Artigo publicado no jornal O Globo, em 03.08.2017

Existe algo comum, nem sempre perceptível, entre o Brasil, Estados Unidos e Inglaterra neste momento. São países que estão vivendo de curto prazo. Suas governabilidades estão sobre grande estresse.

Não se pode dizer com certeza como será, mesmo a médio prazo, a Inglaterra com o Brexit. Nem como serão os Estados Unidos diante de Donald Trump e as crescentes dificuldades na Casa Branca, na sua família. Nem como estaremos nós, Brasil.

Muitos acreditam que crises de governabilidade são isoláveis. Não atingem diretamente o eleitor. Ledo engano.

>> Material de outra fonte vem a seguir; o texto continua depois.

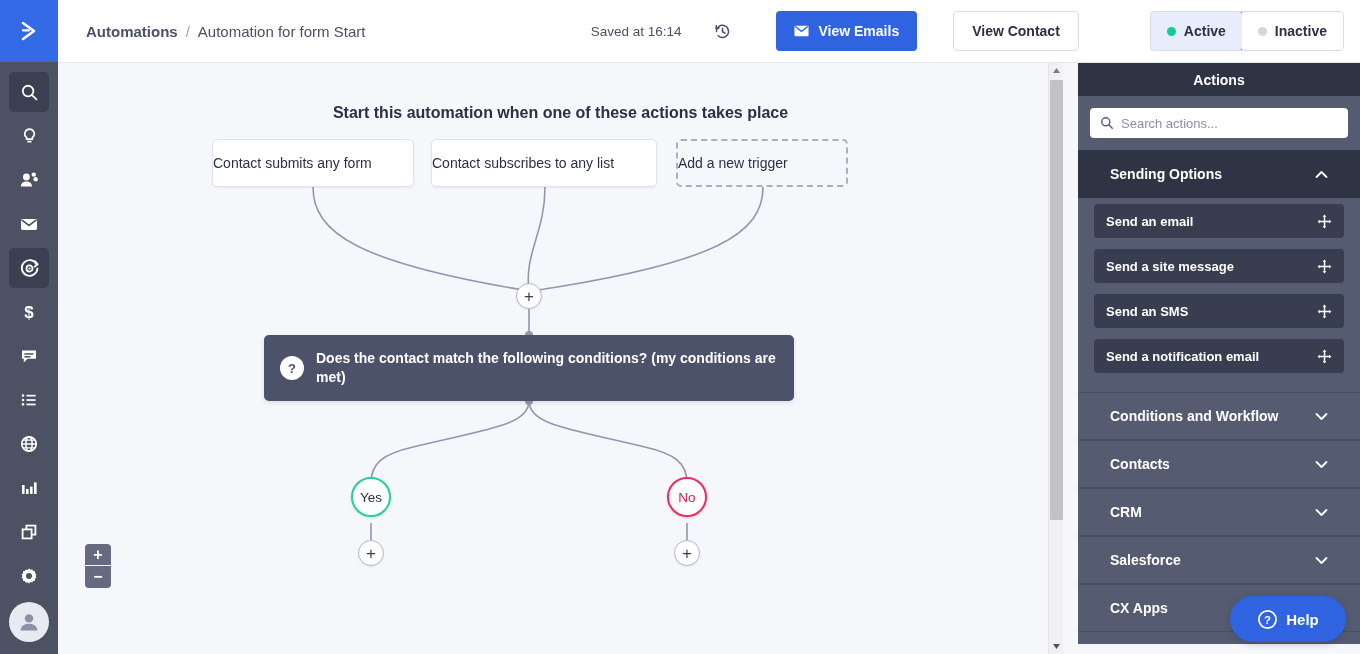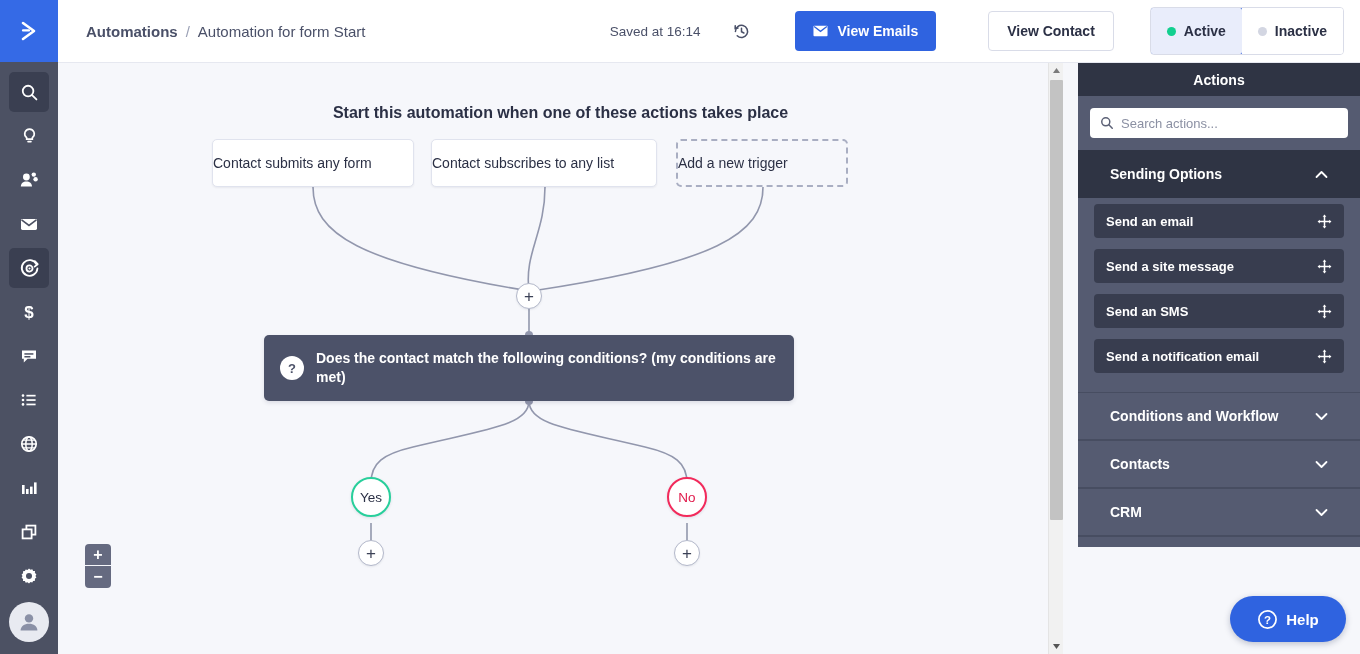"View Emails" .btn-primary { margin-right: 28px -> 12px }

Ao contrário, afetam o cotidiano de todos. Os ingleses não sabem se no próximo ano viajarão livremente pela Europa. Os americanos não sabem como será seu tratamento de saúde. O brasileiro não sabe se terá emprego. E por aí vamos.

Estamos vivendo cada vez mais no curto prazo. Pode um país viver positivamente só com o hoje, sem o amanhã?

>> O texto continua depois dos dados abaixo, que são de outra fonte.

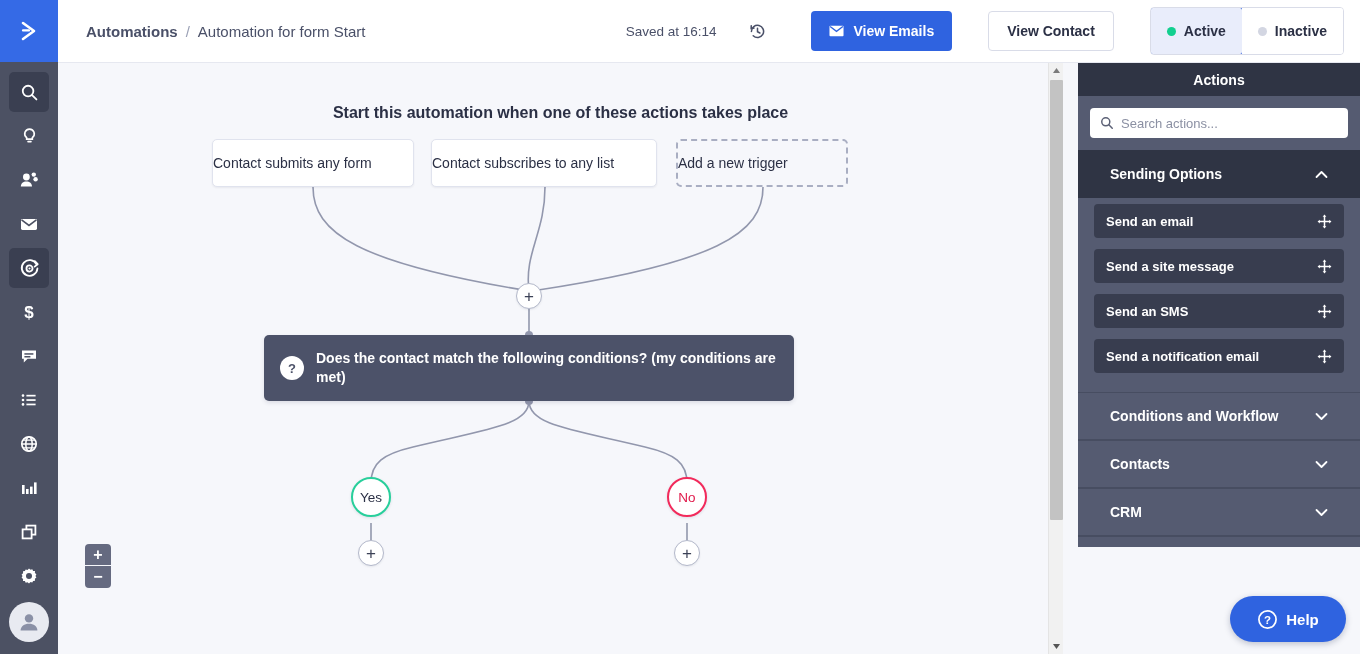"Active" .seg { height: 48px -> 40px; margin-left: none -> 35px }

Pois é este o principal resultado da decisão da Câmara, que aliás temos de respeitar. Para obtê-la, o governo empenhou sua governabilidade, seu curto futuro. Quem sussurra isto é o próprio governo.

Já está no ar o ministro Henrique Meirelles ameaçando prováveis novos impostos. Desconfia com certeza que a prometida reforma da Previdência não deve passar. Faz cinco dias que o presidente Temer cedeu aos ruralistas. Manterá a previdência que queriam.

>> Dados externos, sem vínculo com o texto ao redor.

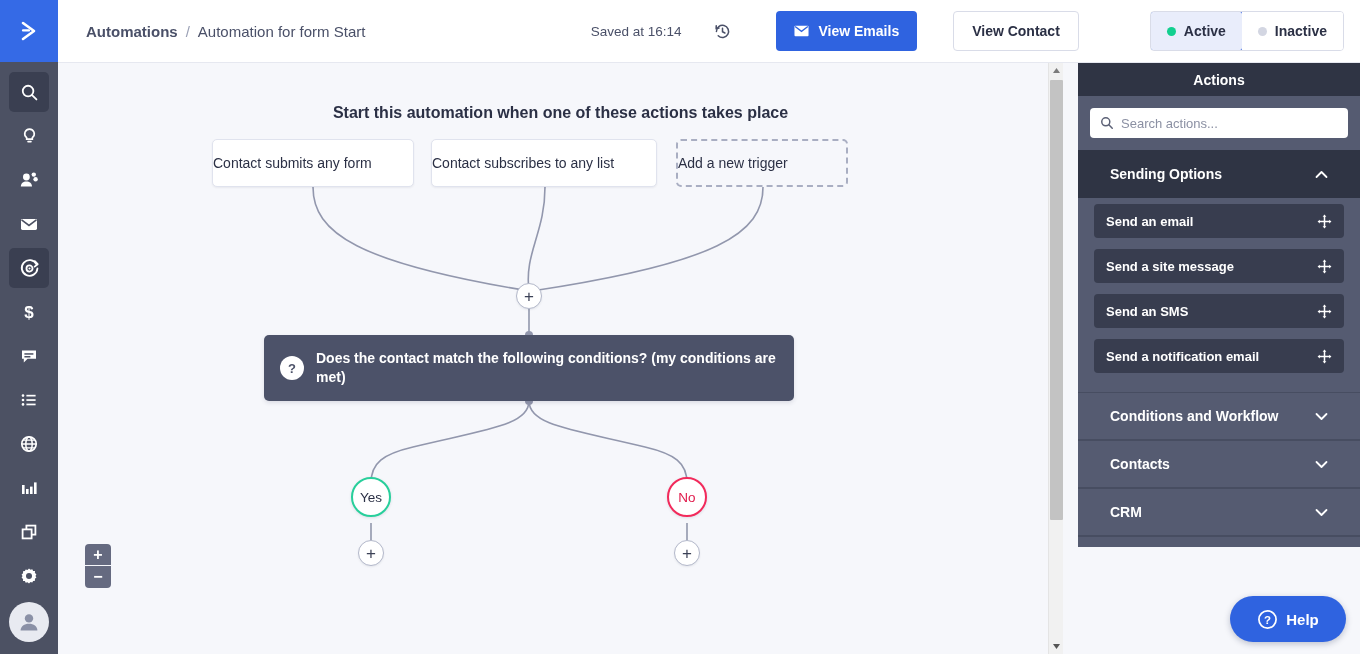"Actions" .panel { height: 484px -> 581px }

Como já está sendo tocado o prelúdio, entre os próprios ministros do governo, de que o teto orçamentário não será respeitado. O déficit fiscal não será contido. Governos de curto prazo são em geral governos sem força suficiente. Não conseguem implantar e concretizar as próprias metas. É quase um paradoxo esperar que governo de transição faça reformas estruturais.

Não basta que um país tenha instituições democráticas. É preciso que funcionem e que assegurem a todos uma certa estabilidade de vida, inclusive temporal.

A Câmara fez um corte no tempo. Alguns congressistas votam por liberação de recursos efêmeros. Outros votam para não serem investigados. E assim, ao chegar a 2018, tudo será diferente. Há um nítido corte de governabilidade ameaçando nossas instituições.

Às vezes, vão-se as joias e salvam-se os dedos. Às vezes, ao contrário, vão-se os dedos e ficam as joias.

Em nome de continuar governando hoje, o governo Temer pareceu abrir mão de governar amanhã.